In the debate over the woman's right to abortion, the right to privacy comes to play a role in the argument. Each case determines whether the right to privacy in the Due Process Clause of Amendment XIV is expanded to encompass a larger range of citizens. This current case determined that minors were included in the freedom given to a woman to bear a child. Some argue that the prohibition for the distribution of contraceptives to minors was simply a blanket prohibition for the state to avoid abortion which it could not flatly make a law.

==Related cases==
The Court held that a right in the US Constitution that was used in favor of the appellees in the case was the right to privacy, and that it is protected by the Due Process Clause of Amendment XIV. The court had held that the protection of the right of privacy included the right of an individual, married or single, to be free of unwarranted governmental intrusion in the area of personal decisions regarding intimate relations. Future cases dealing with personal decisions concerning intimate relations that also used this defense were:

a) Lawrence v. Texas 539 U.S. 558 (2003) which challenged the Texas act that made it a crime for two persons of the same sex to participate in certain intimate sexual conduct. As in Carey v. Population Services International, the appellees used the right of privacy to state that the law was unconstitutional since citizens are entitled to respect for their private lives. This led to the Court holding criminal convictions for adult consensual sexual conduct in the home violated liberty and privacy interests protected by the Due Process Clause of the Amendment XIV.

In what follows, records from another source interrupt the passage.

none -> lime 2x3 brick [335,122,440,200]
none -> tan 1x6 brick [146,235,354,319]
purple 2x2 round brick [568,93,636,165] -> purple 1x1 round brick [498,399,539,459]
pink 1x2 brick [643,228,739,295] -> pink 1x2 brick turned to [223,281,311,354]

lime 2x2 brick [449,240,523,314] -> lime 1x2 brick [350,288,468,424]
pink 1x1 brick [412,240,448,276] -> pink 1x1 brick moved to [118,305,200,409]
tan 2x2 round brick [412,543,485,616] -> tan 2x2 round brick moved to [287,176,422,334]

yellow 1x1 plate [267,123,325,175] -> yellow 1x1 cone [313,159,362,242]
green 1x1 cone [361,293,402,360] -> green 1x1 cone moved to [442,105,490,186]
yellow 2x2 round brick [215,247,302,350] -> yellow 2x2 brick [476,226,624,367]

b) Planned Parenthood v. Casey 505 U.S. 833 (1992), which challenged the husband notification provision of the Pennsylvania Abortion Control Act that put an undue burden on a woman's right to have an abortion. In this case, the holdings balanced both the individual's rights, and the power of the state to intervene in respect to right of privacy. A state has the power to prohibit abortions after fetal viability, as long as the law holds exceptions for pregnancies, which endanger a women's life or health, but the case also retained and reaffirmed the right of privacy, which were determined in Griswold v. Connecticut (1965) and affirmed in the holding of Roe v Wade 410 U.S. 113 (1973).

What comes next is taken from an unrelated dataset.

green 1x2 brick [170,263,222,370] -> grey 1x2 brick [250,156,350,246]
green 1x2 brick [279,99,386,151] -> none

Another topic in the case was the prohibition of advertising suppressing commercial speech about any contraceptive device. The Court held that such speech is protected by Amendment I AND may not be prohibited because it concerns subjects offending the public's sensibilities. Future cases dealing with the prohibition of advertising suppressing commercial speech freedoms were:

a) Reno v. ACLU 521 U.S. 844 (1997) which challenged the Communications Decency Act of 1996 which criminalized the constitutionally-protected indecent speech as well as unprotected obscene speech. The court held that the law violated Amendment I by restricting the freedom of speech.

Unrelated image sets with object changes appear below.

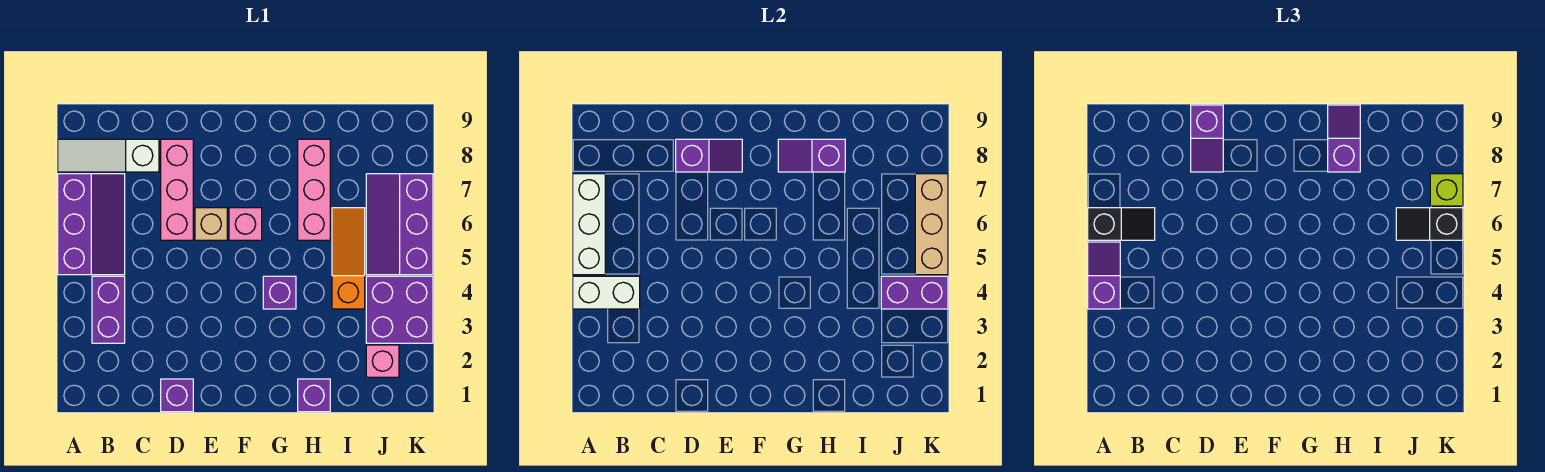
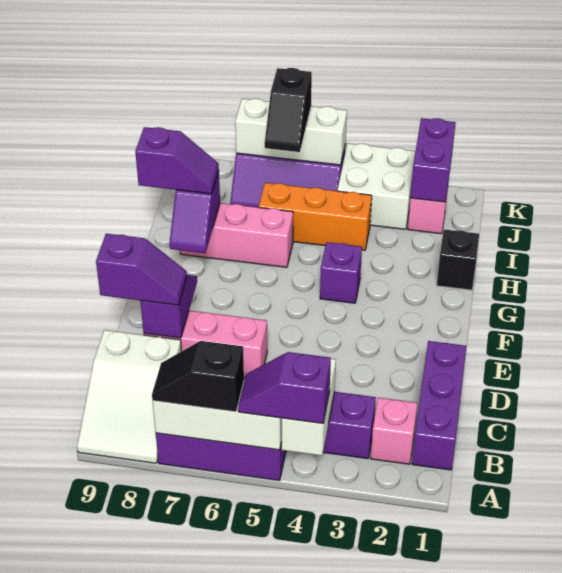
black 1x2 slope [1088,208,1155,240] -> black 1x2 slope turned to [152,341,244,412]
white 1x3 slope [58,139,159,172] -> white 2x3 slope [77,330,181,463]
purple 1x1 brick [161,379,193,412] -> purple 1x3 brick [412,341,466,470]
tan 1x1 brick [195,208,227,240] -> none
pink 1x1 brick [229,208,262,240] -> pink 1x1 brick moved to [371,398,417,464]
purple 1x1 brick [298,379,330,412] -> black 1x1 brick [437,230,479,290]
purple 1x2 slope [1328,105,1360,172] -> purple 1x2 slope turned to [135,127,219,194]
orange 1x3 slope [332,208,365,309] -> orange 1x3 brick [259,183,372,250]
purple 2x2 brick [366,276,433,343] -> white 2x2 brick [337,143,416,229]
purple 1x2 brick [881,276,948,309] -> purple 1x2 brick moved to [410,118,456,202]
tan 1x3 brick [915,174,948,275] -> white 1x3 brick [235,99,347,165]
lime 1x1 brick [1430,174,1463,206] -> none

b) Central Hudson Gas & Electric Corp. v. Public Service Commission 447 U.S. 557 (1980) which challenged a public service commission's regulation banning promotional advertising by an electric utility. The Court held that the regulation was a violation of Amendment I because the state interest in ensuring fair and efficient utility rates was not sufficiently linked to the ban. In the case of the electric company, the public service commission's concern over the equality and efficiency of utility rates did not provide a constitutionally acceptable reason for restricting protected speech. The ban on all promotional advertising by the company violated both Amendment I in respect to the freedom of speech, and the Amendment XIV in regards to the Due Process Clause.